The final v1.0 is something I’m comfortable putting it out on my GitHub, precisely because the claims are scoped to what the tests actually showed:

  • On GSM8K (200 problems, Qwen2.5-3B), KVarN matches FP16 within statistical noise — and beats mlx-lm‘s own built-in quantized cache by a few points at higher compression.
  • Greedy output is token-identical to FP16 most of the time; where it diverges, it’s a single argmax tie-break, not compounding error. (The evidence: the divergence point is fixed regardless of how long you generate — error accumulation would creep earlier, and it doesn’t.)
  • It’s a one-line patch on top of mlx-lm, verified across five model families.

It also has honest limitations — slower prefill, a couple of optimizations that turned out to be blocked by math (RoPE doesn’t commute with the rotation, which kills the obvious speed trick), a fused kernel that’s disabled pending a real bug fix. Those are in the README too, because a port nobody can trust isn’t worth shipping. (Not saying that it is completely bugs free with no errors, but it should be helpful to anyone looking at implementing KVarN on MLX. I only tested it on my first gen MLX hardware, Mac Studio M1 Ultra with 64GB of RAM.)

So, can a $30 Chinese model build this?

Yes — with caveats I think are worth being precise about.

It is genuinely remarkable that a budget open model can carry this much real engineering: Metal kernels, quantization math, debugging dispatch bottlenecks, multi-round refactors. Two years ago this was unthinkable at any price. The cost asymmetry is stark — a frontier model on the same work would have run into the thousands of dollars in API usage; this used a sliver of a $30 monthly plan.

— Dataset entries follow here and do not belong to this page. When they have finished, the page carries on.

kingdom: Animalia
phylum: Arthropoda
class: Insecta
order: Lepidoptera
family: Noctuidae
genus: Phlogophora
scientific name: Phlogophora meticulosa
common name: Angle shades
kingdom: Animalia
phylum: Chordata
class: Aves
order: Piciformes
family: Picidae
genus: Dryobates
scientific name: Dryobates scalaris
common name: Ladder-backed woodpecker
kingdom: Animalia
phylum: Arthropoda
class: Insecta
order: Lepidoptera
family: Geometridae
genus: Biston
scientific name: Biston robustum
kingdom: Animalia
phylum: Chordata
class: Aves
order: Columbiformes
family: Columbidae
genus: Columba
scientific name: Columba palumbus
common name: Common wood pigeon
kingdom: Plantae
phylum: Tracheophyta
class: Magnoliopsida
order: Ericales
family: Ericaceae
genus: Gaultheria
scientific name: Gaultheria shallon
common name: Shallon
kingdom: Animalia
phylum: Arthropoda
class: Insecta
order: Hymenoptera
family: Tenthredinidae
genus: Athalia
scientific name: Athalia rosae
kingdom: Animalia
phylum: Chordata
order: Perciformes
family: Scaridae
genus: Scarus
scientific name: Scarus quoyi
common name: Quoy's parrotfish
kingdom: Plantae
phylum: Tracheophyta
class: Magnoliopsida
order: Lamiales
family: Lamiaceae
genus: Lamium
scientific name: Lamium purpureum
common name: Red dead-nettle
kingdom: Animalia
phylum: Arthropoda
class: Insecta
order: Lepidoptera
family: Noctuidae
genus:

But “it can” isn’t “it’s free.” The cheaper model needed far more supervision. It overclaimed, it fixed bugs while quietly breaking its own earlier conclusions, it occasionally fabricated things (at one low point it invented author names in the citation — exactly the kind of error you cannot ship in a project whose whole point is faithfully crediting someone else’s research). Every one of those was caught only because there was a review loop and a hard rule: no claim ships that exceeds the data. A frontier model would very likely have reached a cleaner result with less hand-holding, and faster.

So the real takeaway isn’t a leaderboard verdict. It’s that the shape of the work changed. The expensive, scarce resource is no longer “can it write the code” — the cheap model can. It’s judgment: knowing when a green checkmark is lying, when a benchmark is measuring the wrong thing, when a claim has drifted from its evidence. For now, that judgment is still worth paying frontier prices for, and it pairs beautifully with cheap volume underneath. Give it six months and even that gap will likely narrow.

I did this because I could, and because finding out exactly how I could was the interesting part. The artifact is a real, useful tool. But the thing I’ll remember is debugging a Metal kernel from a phone on a train, with a model that cost almost nothing, and watching it — slowly, messily, with a lot of supervision — actually get there.

The code is on GitHub. If you run LLMs on a Mac and want longer context, give it a try — and if you’re one of the KVarN authors, thank you for the method; I hope the MLX port does it justice.